Als Protagonistin ist Gabrielle Fox eine ungewöhnliche Wahl. Es gibt nur wenig Helden, die auf ewig an den Rollstuhl gefesselt sind. Die meisten Autoren bevorzugen Figuren, die physisch aktiv sein können und ohne Probleme von einem Ort an den anderen gelangen können. In Kombination mit ihrem Beruf macht dies Gabrielle Fox zu einem höchst interessanten Charakter.
Dies trifft auch auf die Umgebung zu, die Liz Jensen als Handlungsschauplatz gewählt hat. Es ist ein England in der nahen Zukunft. Die Olympischen Spiele von 2012 sind vorbei, aber noch längst nicht so vergangen, dass sie eine bloße Erinnerung sind. Die Insel leidet unter dem Klimawandel und der Glaube an Gott, der alles wieder richten wird, ist sehr stark. Dies ist eine unheimliche Vision, die die Autorin vor dem inneren Auge des Lesers erweckt. Und im Laufe des Romans steigert sich das Unbehagen sogar noch, als alles darauf hindeutet, dass die große Katastrophe, die Bethany vorhersagt, wohl durch Menschenhand ausgelöst wird.
Doch ausgerechnet die Rolle des allwissenden Mädchens ist der Autorin sehr misslungen. Bethany wird die ganze Zeit als abstoßend und rebellisch dargestellt. Sie ist süchtig nach Elektroschocks und unberechenbar. Doch darüber hinaus erfährt man fast nichts über ihren Charakter. Es ist unbekannt, woher sie ihre Prophezeiungen hat, und was der Grund für ihren Mord an ihrer Mutter ist, lässt sich erahnen, als man erfährt, dass ihr Vater der Anführer der Glaubenswelle ist.

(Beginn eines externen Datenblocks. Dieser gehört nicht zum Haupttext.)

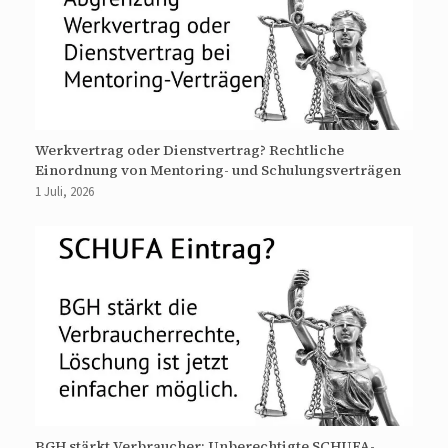
Werkvertrag oder Dienstvertrag? Rechtliche
Einordnung von Mentoring- und Schulungsverträgen
1 Juli, 2026
BGH stärkt Verbraucher: Unberechtigte SCHUFA-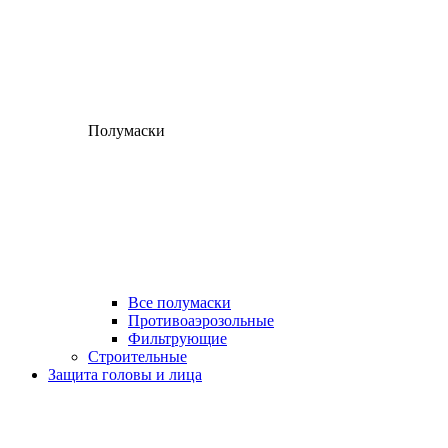
Полумаски
Все полумаски
Противоаэрозольные
Фильтрующие
Строительные
Защита головы и лица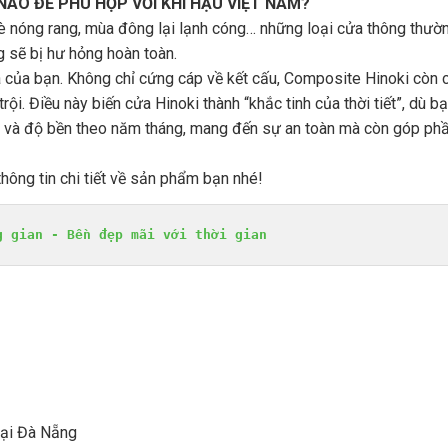
NÀO ĐỂ PHÙ HỢP VỚI KHÍ HẬU VIỆT NAM?
è nóng rang, mùa đông lại lạnh cóng… những loại cửa thông thườ
g sẽ bị hư hỏng hoàn toàn.
hà của bạn. Không chỉ cứng cáp về kết cấu, Composite Hinoki còn 
ội. Điều này biến cửa Hinoki thành “khắc tinh của thời tiết”, dù b
p và độ bền theo năm tháng, mang đến sự an toàn mà còn góp ph
thông tin chi tiết về sản phẩm bạn nhé!
g gian - Bền đẹp mãi với thời gian
Tại Đà Nẵng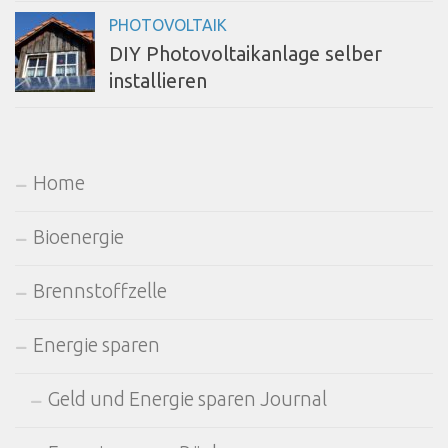
PHOTOVOLTAIK
DIY Photovoltaikanlage selber
installieren
Home
Bioenergie
Brennstoffzelle
Energie sparen
Geld und Energie sparen Journal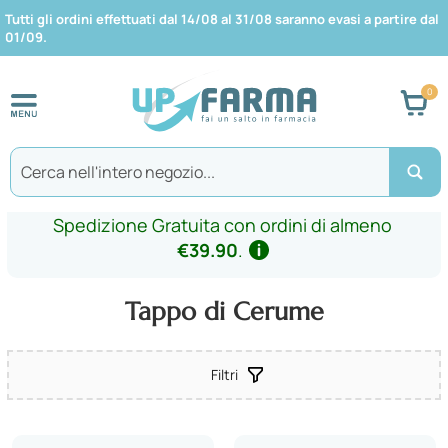
Tutti gli ordini effettuati dal 14/08 al 31/08 saranno evasi a partire dal
01/09.
Car
Search
Spedizione Gratuita con ordini di almeno
€39.90
.
Tappo di Cerume
Filtri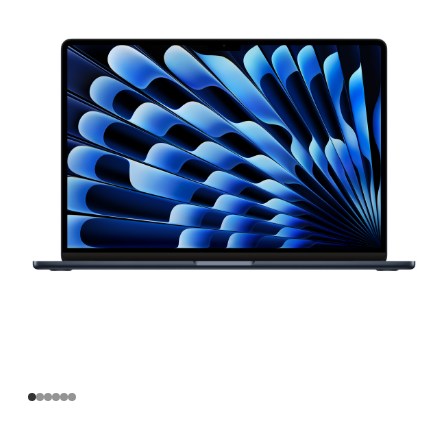
寸
MacBook
Air
Apple
M3
芯
片
(配
备
8 核
中
央
处
理
器
和
10 核
图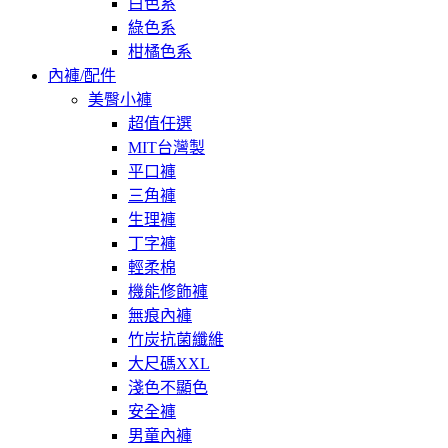
白色系
綠色系
柑橘色系
內褲/配件
美臀小褲
超值任選
MIT台灣製
平口褲
三角褲
生理褲
丁字褲
輕柔棉
機能修飾褲
無痕內褲
竹炭抗菌纖維
大尺碼XXL
淺色不顯色
安全褲
男童內褲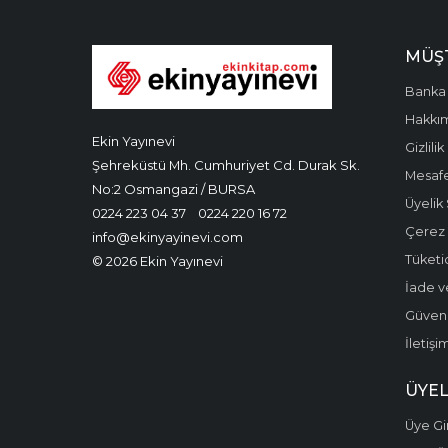
MÜŞT
Banka 
Hakkı
Ekin Yayınevi
Gizlilik
Şehreküstü Mh. Cumhuriyet Cd. Durak Sk.
Mesafe
No:2 Osmangazi / BURSA
Üyelik
0224 223 04 37
0224 220 16 72
Çerez P
info@ekinyayinevi.com
Tüketic
© 2026 Ekin Yayınevi
İade v
Güvenli
İletişi
ÜYEL
Üye Gir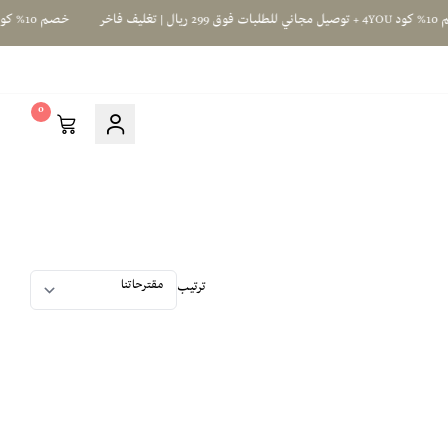
خصم 10% كود 4YOU + توصيل مجاني للطلبات فوق 299 ريال | تغليف فاخر
0
ترتيب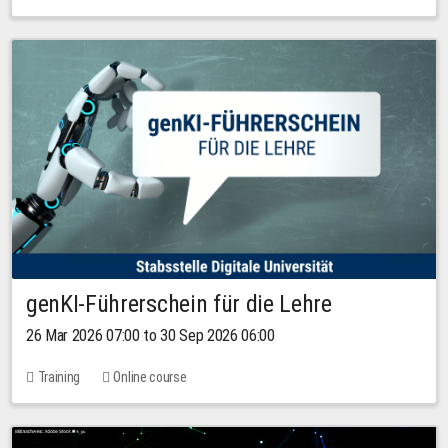
genKI-Führerschein für die Lehre
26 Mar 2026 07:00 to 30 Sep 2026 06:00
Training
Online course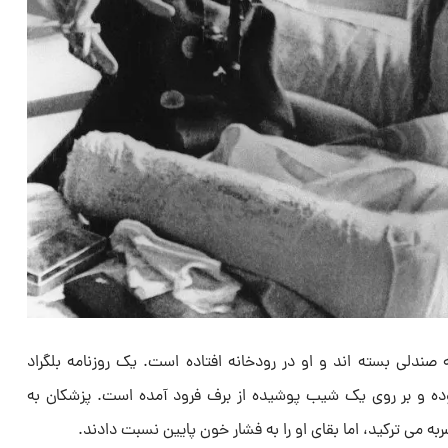
ه صندلی بسته اند و او در رودخانه افتاده است. یک روزنامه بلگراد
وده و بر روی یک شیب پوشیده از برف فرود آمده است. پزشکان به
به می ترکید، اما بقای او را به فشار خون پایین نسبت دادند.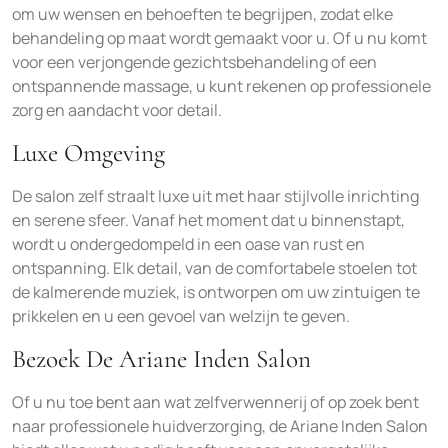
om uw wensen en behoeften te begrijpen, zodat elke
behandeling op maat wordt gemaakt voor u. Of u nu komt
voor een verjongende gezichtsbehandeling of een
ontspannende massage, u kunt rekenen op professionele
zorg en aandacht voor detail.
Luxe Omgeving
De salon zelf straalt luxe uit met haar stijlvolle inrichting
en serene sfeer. Vanaf het moment dat u binnenstapt,
wordt u ondergedompeld in een oase van rust en
ontspanning. Elk detail, van de comfortabele stoelen tot
de kalmerende muziek, is ontworpen om uw zintuigen te
prikkelen en u een gevoel van welzijn te geven.
Bezoek De Ariane Inden Salon
Of u nu toe bent aan wat zelfverwennerij of op zoek bent
naar professionele huidverzorging, de Ariane Inden Salon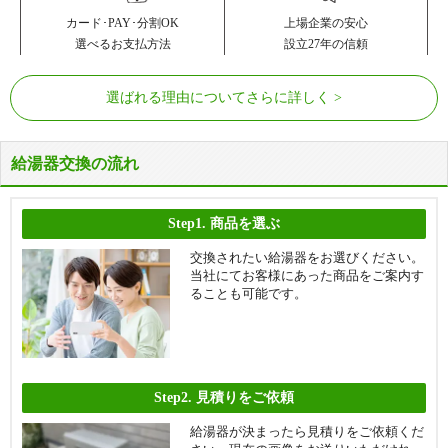
カード･PAY･分割OK
上場企業の安心
選べるお支払方法
設立27年の信頼
選ばれる理由についてさらに詳しく
給湯器交換の流れ
Step1.
商品を選ぶ
交換されたい給湯器をお選びください。
当社にてお客様にあった商品をご案内す
ることも可能です。
Step2.
見積りをご依頼
給湯器が決まったら見積りをご依頼くだ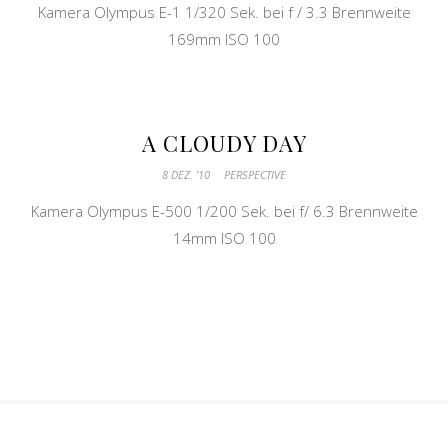
Kamera Olympus E-1 1/320 Sek. bei f / 3.3 Brennweite
169mm ISO 100
A CLOUDY DAY
8 DEZ. ’10
PERSPECTIVE
Kamera Olympus E-500 1/200 Sek. bei f/ 6.3 Brennweite
14mm ISO 100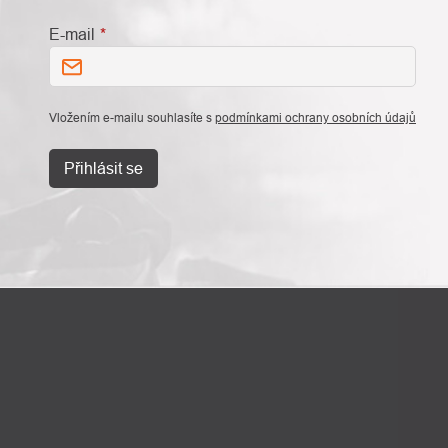
E-mail
Vložením e-mailu souhlasíte s
podmínkami ochrany osobních údajů
Přihlásit se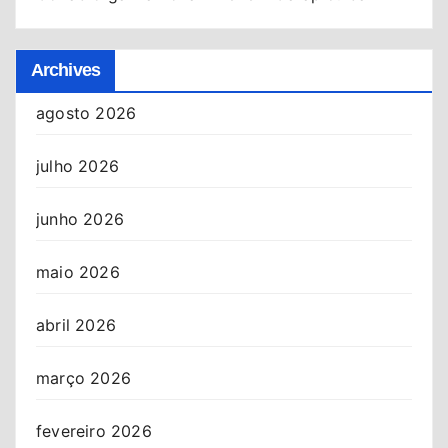
Archives
agosto 2026
julho 2026
junho 2026
maio 2026
abril 2026
março 2026
fevereiro 2026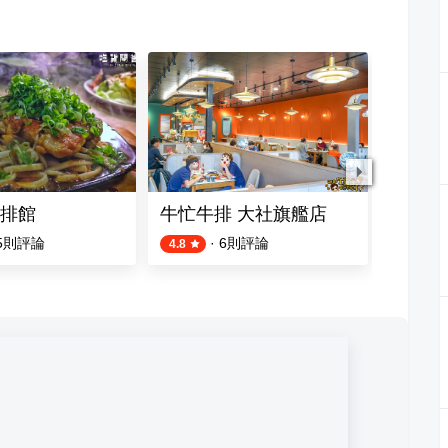
排館
牛忙牛排 大社旗艦店
赤鬼牛
5
則評論
·
6
則評論
4.8
2.8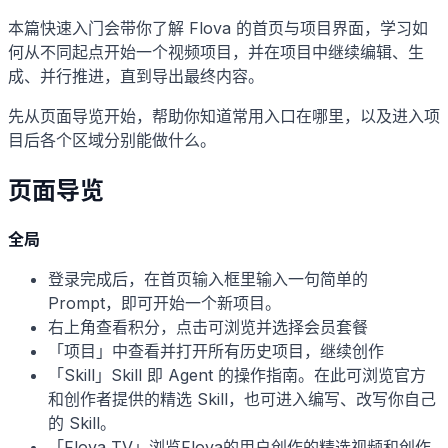
本篇快速入门会带你了解 Flova 的首页与项目界面，学习如
何从不同起点开始一个视频项目，并在项目中继续编辑、生
成、并行推进，直到导出最终内容。
先从页面导览开始，帮助你知道常用入口在哪里，以及进入项
目后各个区域分别能做什么。
页面导览
全局
登录完成后，在首页输入框里输入一句简单的
Prompt，即可开始一个新项目。
右上角查看积分，点击可浏览并选择会员套餐
「项目」中查看并打开所有历史项目，继续创作
「Skill」Skill 即 Agent 的操作指南。在此可浏览官方
和创作者提供的精选 Skill，也可进入编写、改写你自己
的 Skill。
「Flova TV」浏览Flova的用户创作的精选视频和创作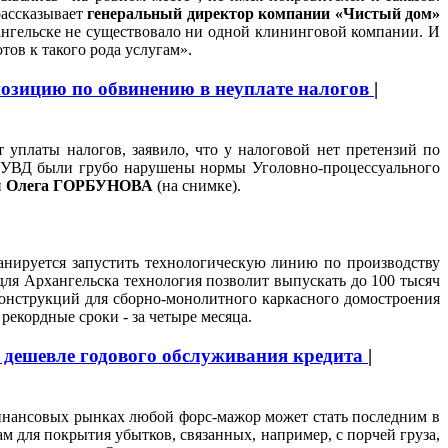
рассказывает
генеральный директор компании «Чистый дом»
ангельске не существовало ни одной клининговой компании. И
отов к такого рода услугам».
позицию по обвинению в неуплате налогов
|
 уплаты налогов, заявило, что у налоговой нет претензий по
и УВД были грубо нарушены нормы Уголовно-процессуального
и
Олега ГОРБУНОВА
(на снимке).
анируется запустить технологическую линию по производству
для Архангельска технология позволит выпускать до 100 тысяч
конструкций для сборно-монолитного каркасного домостроения
екордные сроки - за четыре месяца.
я дешевле годового обслуживания кредита
|
инансовых рынках любой форс-мажор может стать последним в
м для покрытия убытков, связанных, например, с порчей груза,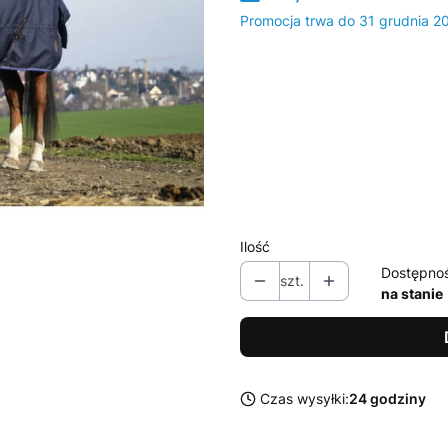
Promocja trwa do 31 grudnia 2
Wybierz wariant produktu:
Poszczególne warianty mogą ró
*
rozmiar
Wybierz
Ilość
Dostępno
szt.
na stanie
Czas wysyłki:
24 godziny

Aber auch Gabrielle Fox kann nicht überzeugen. Es ist klar, dass so ein Unfall, wie sie ihn hatte, einen dramatisch verändert. Doch die Autorin stellt sie als wehleidig und mental absolut nicht gefestigt dar. Es ist verwunderlich, wieso diese Frau es geschafft hat, wieder in ihren Beruf zu gelangen, obwohl ihre persönlichen, seelischen Probleme so offensichtlich sind.
Überhaupt ist die Stimmung des gesamten Romans sehr negativ geworden. Da lernt Gabrielle mit Frazer jemanden kennen, der sie anscheinend trotz ihres Handycaps liebt, nur um dann festzustellen, dass er sie anscheinend betrügt. Die vorherige Therapeutin von Bethany hat Krebs und wird für verrückt erklärt. Und die gesamte Gesellschaft wirkt sehr ich-bezogen, so dass die finale Katastrophe, so denn sie passiert, wie eine Strafe wirkt.
Man hätte sicherlich mehr aus dem Roman machen können. So ist er "Nur für Fans" geeignet.
Fazit:
In "Endzeit" wählt die Autorin Liz Jensen eine ungewöhnliche Protagonistin und einen Handlungsort, der zwar in der Zukunft liegt, aber immer noch nahe genug an der Gegenwart. Doch ansonsten kann der Roman nicht überzeugen, da Bethany, das allwissende Mädchen, kaum charakterisiert wird und Gabrielle Fox zu wehleidig wirkt. So ist das Buch nicht überzeugend.